Тот тоже поглядел на неё – очень внимательно, как будто запоминая.
– Потому что не верю я тебе, Катя. Измучила ты меня.
«Да, да, это оно, оно!» – радостно думал наш герой, лёжа на своей койке.– «Всё после этого разговора поменялось. Я от всех ушёл, всех бросил… Только Радин со мной был, но разве от него отобьёшься? Ходил всё, исправить меня пытался… И ведь действительно, только Гоша пытался меня исправить. Но был ли он? Был ли Гоша на самом деле? Был ли Паша на самом деле? Или вся моя жизнь прошла лишь у меня в голове? Прошла…

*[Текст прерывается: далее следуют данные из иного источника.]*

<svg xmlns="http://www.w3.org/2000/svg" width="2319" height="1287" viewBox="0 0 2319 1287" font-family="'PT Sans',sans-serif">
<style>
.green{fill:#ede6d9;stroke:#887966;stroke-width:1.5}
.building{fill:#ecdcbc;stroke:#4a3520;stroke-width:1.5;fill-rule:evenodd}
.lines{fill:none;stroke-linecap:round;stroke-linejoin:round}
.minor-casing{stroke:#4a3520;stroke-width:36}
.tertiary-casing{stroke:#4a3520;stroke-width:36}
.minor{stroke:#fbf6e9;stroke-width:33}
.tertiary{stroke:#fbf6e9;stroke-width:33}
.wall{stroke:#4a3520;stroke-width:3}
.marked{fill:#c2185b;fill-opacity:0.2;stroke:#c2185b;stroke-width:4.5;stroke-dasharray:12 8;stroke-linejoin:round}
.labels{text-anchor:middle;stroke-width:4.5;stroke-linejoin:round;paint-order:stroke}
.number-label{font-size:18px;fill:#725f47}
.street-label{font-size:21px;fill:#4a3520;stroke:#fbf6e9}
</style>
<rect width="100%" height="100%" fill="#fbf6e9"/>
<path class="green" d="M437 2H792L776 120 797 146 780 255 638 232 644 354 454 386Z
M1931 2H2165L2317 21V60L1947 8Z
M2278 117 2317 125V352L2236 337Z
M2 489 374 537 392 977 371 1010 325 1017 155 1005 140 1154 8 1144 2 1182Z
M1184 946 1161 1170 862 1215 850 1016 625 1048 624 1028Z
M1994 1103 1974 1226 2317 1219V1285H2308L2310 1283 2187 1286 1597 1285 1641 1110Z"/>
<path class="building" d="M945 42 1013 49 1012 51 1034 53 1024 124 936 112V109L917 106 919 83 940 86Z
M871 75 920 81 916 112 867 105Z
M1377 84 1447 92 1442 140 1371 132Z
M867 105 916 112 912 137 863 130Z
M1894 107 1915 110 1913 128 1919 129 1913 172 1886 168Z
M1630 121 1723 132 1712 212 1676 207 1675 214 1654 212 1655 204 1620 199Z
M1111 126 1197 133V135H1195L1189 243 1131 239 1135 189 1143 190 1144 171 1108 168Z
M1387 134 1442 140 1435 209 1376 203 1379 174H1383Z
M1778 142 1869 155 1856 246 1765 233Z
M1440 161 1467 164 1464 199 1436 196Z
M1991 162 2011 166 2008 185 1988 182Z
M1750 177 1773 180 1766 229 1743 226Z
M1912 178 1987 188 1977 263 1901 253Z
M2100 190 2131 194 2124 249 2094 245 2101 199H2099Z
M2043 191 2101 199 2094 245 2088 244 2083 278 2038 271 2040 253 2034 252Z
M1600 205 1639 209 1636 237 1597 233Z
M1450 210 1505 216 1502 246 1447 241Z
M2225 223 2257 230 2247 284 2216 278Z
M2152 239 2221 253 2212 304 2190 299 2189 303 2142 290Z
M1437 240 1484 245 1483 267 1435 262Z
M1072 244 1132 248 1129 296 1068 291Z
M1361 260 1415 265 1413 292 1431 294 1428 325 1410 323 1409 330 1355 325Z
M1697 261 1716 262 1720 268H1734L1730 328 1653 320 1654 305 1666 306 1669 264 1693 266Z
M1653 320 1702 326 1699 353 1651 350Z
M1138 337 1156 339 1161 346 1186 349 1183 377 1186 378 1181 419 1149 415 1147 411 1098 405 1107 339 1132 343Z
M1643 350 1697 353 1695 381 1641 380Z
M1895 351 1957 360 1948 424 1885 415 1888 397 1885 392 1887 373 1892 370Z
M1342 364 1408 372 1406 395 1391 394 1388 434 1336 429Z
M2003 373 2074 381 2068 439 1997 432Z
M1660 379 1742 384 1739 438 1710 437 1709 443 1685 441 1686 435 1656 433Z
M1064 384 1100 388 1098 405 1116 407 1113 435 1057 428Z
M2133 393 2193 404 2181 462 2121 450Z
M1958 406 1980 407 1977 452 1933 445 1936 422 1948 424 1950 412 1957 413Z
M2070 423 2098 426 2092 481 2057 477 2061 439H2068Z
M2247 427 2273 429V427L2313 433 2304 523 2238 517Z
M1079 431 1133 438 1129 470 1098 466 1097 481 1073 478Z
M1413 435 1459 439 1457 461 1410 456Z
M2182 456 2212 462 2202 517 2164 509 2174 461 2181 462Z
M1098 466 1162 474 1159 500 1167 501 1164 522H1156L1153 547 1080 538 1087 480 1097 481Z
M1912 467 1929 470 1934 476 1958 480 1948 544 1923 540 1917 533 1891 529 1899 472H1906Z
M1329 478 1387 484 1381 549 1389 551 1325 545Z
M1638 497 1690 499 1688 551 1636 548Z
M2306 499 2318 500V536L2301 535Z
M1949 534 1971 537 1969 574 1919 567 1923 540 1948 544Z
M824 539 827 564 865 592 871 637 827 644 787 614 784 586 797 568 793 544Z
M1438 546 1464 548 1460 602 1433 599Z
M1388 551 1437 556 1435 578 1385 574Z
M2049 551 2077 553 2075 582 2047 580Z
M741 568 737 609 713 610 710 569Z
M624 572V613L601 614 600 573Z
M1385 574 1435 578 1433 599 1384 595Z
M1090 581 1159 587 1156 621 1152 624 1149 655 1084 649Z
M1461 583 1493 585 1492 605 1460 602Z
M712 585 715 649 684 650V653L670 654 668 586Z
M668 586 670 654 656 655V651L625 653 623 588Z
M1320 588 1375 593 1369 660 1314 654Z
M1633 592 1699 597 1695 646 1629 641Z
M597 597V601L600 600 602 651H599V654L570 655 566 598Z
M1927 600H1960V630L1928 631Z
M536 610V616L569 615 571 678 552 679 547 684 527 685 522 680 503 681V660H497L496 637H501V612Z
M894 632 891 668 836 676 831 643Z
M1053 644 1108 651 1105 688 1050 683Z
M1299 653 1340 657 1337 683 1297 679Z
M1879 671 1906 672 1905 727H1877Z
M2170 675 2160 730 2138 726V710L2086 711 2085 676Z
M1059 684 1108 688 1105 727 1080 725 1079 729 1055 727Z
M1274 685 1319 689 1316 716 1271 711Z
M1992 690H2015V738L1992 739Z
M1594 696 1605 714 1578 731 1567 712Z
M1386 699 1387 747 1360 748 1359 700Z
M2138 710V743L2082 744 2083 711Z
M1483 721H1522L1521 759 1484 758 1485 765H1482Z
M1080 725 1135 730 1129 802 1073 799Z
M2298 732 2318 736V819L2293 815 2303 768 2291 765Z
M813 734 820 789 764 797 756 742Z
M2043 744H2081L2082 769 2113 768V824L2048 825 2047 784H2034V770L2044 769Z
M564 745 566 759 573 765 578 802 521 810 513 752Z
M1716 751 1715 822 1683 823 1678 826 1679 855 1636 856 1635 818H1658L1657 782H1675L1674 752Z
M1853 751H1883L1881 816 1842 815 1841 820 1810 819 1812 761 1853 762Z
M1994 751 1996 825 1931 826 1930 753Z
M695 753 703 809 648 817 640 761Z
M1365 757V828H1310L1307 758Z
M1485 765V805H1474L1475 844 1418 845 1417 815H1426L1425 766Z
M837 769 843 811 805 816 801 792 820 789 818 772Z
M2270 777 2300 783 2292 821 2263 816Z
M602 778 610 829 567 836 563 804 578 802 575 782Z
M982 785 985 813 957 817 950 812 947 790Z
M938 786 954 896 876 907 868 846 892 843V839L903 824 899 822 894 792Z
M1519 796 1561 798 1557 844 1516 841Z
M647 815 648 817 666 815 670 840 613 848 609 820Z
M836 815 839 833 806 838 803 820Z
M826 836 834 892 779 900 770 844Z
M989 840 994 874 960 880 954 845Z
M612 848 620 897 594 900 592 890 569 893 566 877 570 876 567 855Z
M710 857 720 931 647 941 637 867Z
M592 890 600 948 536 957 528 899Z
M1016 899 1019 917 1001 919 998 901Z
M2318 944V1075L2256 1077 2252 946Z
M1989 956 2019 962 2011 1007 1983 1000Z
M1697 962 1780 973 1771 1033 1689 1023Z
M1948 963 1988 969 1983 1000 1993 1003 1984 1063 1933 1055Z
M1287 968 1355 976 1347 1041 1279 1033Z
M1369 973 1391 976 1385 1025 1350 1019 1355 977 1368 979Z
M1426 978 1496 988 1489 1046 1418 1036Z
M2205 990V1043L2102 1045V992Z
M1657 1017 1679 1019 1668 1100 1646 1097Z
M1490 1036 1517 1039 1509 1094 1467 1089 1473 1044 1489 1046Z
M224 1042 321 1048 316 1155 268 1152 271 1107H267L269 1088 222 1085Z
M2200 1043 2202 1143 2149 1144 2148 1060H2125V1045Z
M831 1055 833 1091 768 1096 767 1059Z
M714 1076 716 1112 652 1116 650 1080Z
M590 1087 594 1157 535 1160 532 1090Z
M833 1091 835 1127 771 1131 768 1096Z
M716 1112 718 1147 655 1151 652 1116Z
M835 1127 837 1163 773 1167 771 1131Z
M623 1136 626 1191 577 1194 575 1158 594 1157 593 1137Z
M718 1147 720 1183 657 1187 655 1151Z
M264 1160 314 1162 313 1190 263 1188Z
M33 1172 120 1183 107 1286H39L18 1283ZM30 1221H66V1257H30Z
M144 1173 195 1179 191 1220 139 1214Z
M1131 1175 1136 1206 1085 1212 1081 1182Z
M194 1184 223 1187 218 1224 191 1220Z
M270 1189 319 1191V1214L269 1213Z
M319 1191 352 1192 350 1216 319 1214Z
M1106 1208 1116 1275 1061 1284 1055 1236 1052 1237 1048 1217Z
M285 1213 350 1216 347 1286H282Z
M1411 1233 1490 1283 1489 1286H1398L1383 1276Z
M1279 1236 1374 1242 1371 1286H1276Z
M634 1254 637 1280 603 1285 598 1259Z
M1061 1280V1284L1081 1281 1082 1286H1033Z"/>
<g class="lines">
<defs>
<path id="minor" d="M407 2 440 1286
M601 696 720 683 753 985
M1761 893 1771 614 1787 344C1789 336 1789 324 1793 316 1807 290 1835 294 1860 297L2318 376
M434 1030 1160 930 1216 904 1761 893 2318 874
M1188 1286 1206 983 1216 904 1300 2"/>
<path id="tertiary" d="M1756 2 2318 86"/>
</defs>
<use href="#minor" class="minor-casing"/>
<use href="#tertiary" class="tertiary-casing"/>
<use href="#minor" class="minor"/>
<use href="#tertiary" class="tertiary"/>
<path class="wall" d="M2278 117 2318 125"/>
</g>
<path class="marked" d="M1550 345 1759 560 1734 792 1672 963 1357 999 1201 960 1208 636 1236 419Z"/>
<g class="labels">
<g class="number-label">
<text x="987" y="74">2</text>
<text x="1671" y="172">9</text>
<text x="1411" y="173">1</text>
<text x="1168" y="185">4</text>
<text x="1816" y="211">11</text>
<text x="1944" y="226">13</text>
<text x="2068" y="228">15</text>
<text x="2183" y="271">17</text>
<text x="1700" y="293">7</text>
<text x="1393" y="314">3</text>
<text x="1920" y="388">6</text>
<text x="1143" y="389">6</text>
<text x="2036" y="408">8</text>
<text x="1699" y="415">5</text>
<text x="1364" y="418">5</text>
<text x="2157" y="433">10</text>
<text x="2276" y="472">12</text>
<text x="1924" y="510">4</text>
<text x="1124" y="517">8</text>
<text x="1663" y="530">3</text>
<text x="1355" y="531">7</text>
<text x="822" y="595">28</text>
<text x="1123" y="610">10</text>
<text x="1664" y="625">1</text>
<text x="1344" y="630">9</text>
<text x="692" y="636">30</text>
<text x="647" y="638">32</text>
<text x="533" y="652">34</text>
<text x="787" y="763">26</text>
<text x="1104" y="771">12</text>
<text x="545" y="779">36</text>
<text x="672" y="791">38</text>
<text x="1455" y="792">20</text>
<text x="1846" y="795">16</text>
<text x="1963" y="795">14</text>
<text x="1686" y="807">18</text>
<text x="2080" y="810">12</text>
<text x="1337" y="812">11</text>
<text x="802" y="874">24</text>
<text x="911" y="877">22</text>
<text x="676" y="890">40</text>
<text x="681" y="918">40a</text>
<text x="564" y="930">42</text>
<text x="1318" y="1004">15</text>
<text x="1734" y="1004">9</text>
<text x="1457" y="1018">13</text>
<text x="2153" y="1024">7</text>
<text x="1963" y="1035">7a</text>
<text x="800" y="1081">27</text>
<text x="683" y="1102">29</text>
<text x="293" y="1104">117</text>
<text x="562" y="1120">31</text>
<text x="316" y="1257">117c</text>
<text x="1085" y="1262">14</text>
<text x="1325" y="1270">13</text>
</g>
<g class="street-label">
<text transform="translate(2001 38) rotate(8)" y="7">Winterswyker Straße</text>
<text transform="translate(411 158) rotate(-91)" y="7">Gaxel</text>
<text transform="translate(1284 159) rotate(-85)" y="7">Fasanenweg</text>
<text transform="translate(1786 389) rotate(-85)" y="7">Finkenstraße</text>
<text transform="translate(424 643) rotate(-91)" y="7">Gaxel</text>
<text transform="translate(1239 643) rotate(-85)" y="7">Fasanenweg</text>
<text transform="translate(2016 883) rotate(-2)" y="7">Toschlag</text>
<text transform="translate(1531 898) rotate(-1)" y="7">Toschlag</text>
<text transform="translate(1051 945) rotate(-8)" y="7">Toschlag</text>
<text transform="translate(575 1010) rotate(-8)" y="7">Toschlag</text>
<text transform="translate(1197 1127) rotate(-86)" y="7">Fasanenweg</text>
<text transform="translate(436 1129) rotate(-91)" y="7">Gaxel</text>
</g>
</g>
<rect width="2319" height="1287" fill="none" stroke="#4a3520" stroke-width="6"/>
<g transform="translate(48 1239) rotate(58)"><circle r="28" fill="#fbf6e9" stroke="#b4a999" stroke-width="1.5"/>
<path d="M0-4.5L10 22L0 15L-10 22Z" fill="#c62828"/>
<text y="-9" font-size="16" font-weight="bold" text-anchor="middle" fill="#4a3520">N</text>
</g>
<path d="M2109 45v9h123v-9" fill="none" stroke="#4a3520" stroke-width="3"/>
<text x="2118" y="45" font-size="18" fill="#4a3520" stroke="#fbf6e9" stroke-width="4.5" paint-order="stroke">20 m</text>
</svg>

И впрямь прошла: я ведь наверняка умру сегодня. Но… но не может такого быть, чтобы она просто и бесследно сгинула, чёрт бы её взял! Что было в моей жизни такого стоящего, что? Одно разочарование было… Хотя вот, знаменитым стал: "Военный корреспондент Семён Апатов!" Но зачем мне эта знаменитость? Да плевать я на неё хотел, когда под танки лез. Я же лез не за этим… А зачем же ты лез, Сёма, зачем? Отвечай!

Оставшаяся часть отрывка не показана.